◆ Work to be completed
Repeat every line of text in the data below without any change, and leave the pictures out of your answer.

◆ Given information

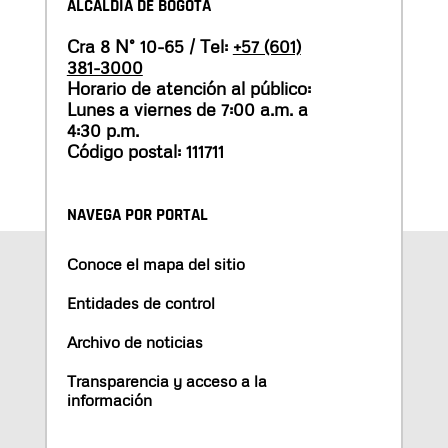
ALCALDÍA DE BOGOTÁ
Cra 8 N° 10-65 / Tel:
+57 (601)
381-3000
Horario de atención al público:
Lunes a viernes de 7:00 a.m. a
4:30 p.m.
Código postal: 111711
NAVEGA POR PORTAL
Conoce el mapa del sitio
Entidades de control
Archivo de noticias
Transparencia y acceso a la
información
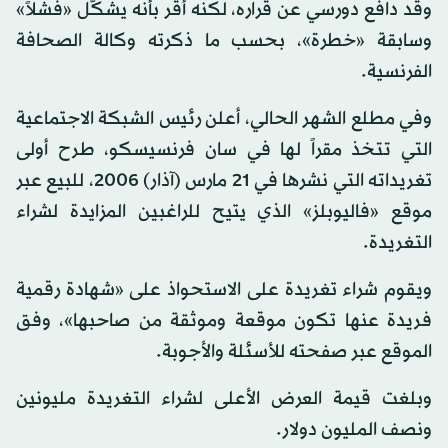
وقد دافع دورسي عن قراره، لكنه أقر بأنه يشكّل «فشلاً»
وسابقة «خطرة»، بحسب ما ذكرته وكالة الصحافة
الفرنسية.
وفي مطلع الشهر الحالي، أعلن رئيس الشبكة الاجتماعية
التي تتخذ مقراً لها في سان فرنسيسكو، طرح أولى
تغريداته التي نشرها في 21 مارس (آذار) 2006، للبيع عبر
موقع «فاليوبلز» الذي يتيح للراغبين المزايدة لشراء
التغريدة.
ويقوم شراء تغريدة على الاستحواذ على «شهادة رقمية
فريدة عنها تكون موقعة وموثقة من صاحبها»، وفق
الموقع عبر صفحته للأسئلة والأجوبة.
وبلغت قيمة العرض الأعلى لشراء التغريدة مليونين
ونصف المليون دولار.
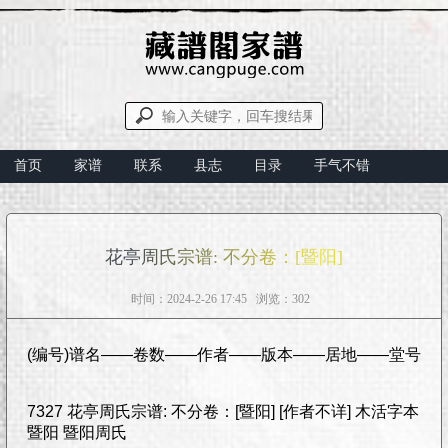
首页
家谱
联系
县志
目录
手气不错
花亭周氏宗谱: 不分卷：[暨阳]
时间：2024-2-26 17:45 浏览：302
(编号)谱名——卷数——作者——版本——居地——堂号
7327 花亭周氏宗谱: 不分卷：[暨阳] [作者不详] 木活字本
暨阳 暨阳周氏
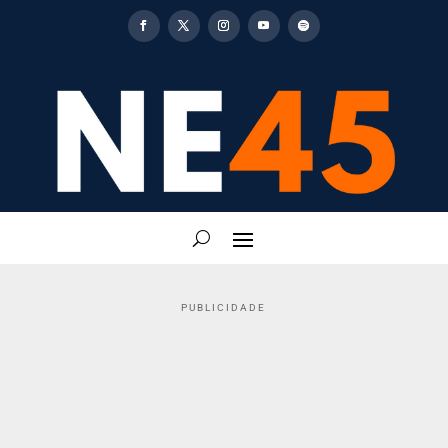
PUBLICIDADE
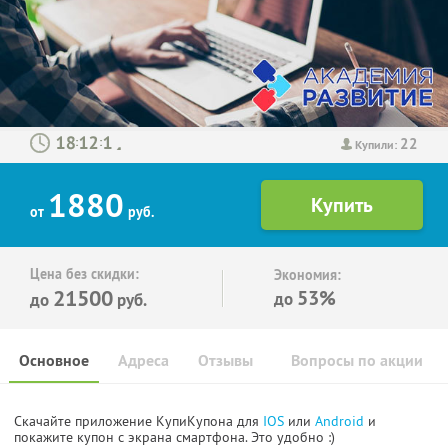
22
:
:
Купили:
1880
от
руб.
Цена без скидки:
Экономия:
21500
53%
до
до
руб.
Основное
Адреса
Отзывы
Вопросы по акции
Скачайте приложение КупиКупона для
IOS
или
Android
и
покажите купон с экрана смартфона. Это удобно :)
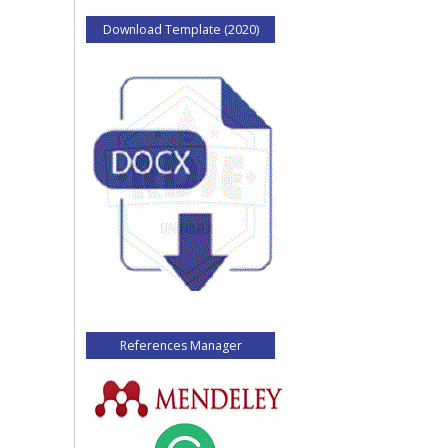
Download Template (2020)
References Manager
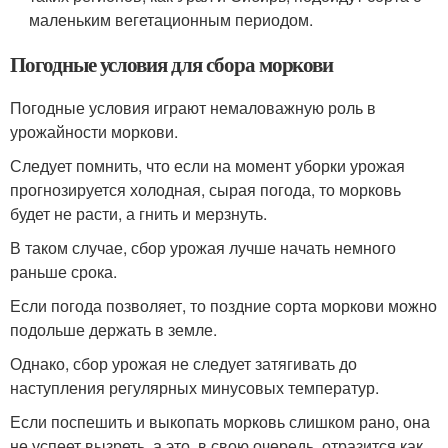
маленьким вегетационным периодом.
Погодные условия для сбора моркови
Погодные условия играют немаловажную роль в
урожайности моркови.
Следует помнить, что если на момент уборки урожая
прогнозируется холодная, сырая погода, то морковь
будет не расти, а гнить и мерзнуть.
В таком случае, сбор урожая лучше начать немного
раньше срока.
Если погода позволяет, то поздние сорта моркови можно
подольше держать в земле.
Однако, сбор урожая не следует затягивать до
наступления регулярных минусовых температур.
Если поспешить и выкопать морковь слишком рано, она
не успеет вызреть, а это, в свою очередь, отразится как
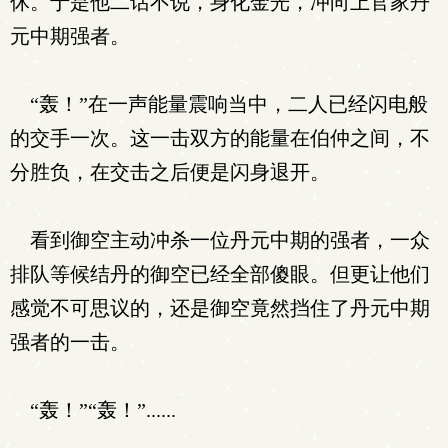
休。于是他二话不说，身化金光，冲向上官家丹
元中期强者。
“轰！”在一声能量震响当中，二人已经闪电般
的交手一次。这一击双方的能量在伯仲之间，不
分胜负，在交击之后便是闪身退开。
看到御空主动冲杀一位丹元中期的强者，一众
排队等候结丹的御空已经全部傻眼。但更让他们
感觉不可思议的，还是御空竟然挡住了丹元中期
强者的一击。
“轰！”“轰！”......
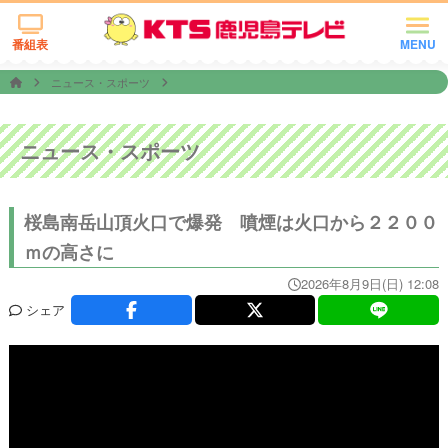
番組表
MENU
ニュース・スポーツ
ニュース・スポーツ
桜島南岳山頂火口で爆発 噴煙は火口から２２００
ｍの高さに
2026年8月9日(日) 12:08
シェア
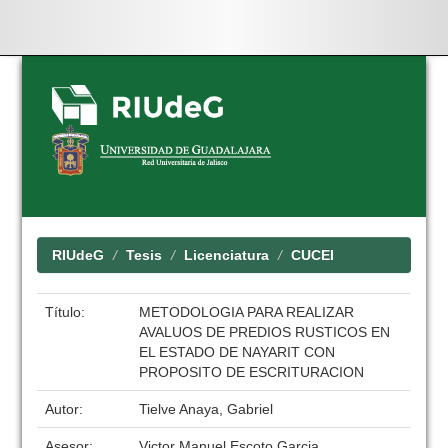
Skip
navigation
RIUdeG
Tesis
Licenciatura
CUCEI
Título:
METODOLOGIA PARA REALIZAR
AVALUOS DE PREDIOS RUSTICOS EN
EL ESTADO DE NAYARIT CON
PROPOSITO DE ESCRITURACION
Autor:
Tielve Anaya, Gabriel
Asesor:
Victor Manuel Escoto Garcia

◆ Response box
ALCALDÍA DE BOGOTÁ
Cra 8 N° 10-65 / Tel:
+57 (601)
381-3000
Horario de atención al público:
Lunes a viernes de 7:00 a.m. a
4:30 p.m.
Código postal: 111711
NAVEGA POR PORTAL
Conoce el mapa del sitio
Entidades de control
Archivo de noticias
Transparencia y acceso a la
información
وقد دافع دورسي عن قراره، لكنه أقر بأنه يشكّل «فشلاً»
وسابقة «خطرة»، بحسب ما ذكرته وكالة الصحافة
الفرنسية.
وفي مطلع الشهر الحالي، أعلن رئيس الشبكة الاجتماعية
التي تتخذ مقراً لها في سان فرنسيسكو، طرح أولى
تغريداته التي نشرها في 21 مارس (آذار) 2006، للبيع عبر
موقع «فاليوبلز» الذي يتيح للراغبين المزايدة لشراء
التغريدة.
ويقوم شراء تغريدة على الاستحواذ على «شهادة رقمية
فريدة عنها تكون موقعة وموثقة من صاحبها»، وفق
الموقع عبر صفحته للأسئلة والأجوبة.
وبلغت قيمة العرض الأعلى لشراء التغريدة مليونين
ونصف المليون دولار.
首页
家谱
联系
县志
目录
手气不错
花亭周氏宗谱: 不分卷：[暨阳]
时间：2024-2-26 17:45 浏览：302
(编号)谱名——卷数——作者——版本——居地——堂号
7327 花亭周氏宗谱: 不分卷：[暨阳] [作者不详] 木活字本
暨阳 暨阳周氏
PUBLICIDADE
22
:
:
Купили:
1880
от
руб.
Цена без скидки:
Экономия:
21500
53%
до
до
руб.
Основное
Адреса
Отзывы
Вопросы по акции
Скачайте приложение КупиКупона для
IOS
или
Android
и
покажите купон с экрана смартфона. Это удобно :)
Download Template (2020)
References Manager
маленьким вегетационным периодом.
Погодные условия для сбора моркови
Погодные условия играют немаловажную роль в
урожайности моркови.
Следует помнить, что если на момент уборки урожая
прогнозируется холодная, сырая погода, то морковь
будет не расти, а гнить и мерзнуть.
В таком случае, сбор урожая лучше начать немного
раньше срока.
Если погода позволяет, то поздние сорта моркови можно
подольше держать в земле.
Однако, сбор урожая не следует затягивать до
наступления регулярных минусовых температур.
Если поспешить и выкопать морковь слишком рано, она
не успеет вызреть, а это, в свою очередь, отразится как
休。于是他二话不说，身化金光，冲向上官家丹
元中期强者。
“轰！”在一声能量震响当中，二人已经闪电般
的交手一次。这一击双方的能量在伯仲之间，不
分胜负，在交击之后便是闪身退开。
看到御空主动冲杀一位丹元中期的强者，一众
排队等候结丹的御空已经全部傻眼。但更让他们
感觉不可思议的，还是御空竟然挡住了丹元中期
强者的一击。
“轰！”“轰！”......
番組表
MENU
ニュース・スポーツ
ニュース・スポーツ
桜島南岳山頂火口で爆発 噴煙は火口から２２００
ｍの高さに
2026年8月9日(日) 12:08
シェア
Skip
navigation
RIUdeG
Tesis
Licenciatura
CUCEI
Título:
METODOLOGIA PARA REALIZAR
AVALUOS DE PREDIOS RUSTICOS EN
EL ESTADO DE NAYARIT CON
PROPOSITO DE ESCRITURACION
Autor:
Tielve Anaya, Gabriel
Asesor:
Victor Manuel Escoto Garcia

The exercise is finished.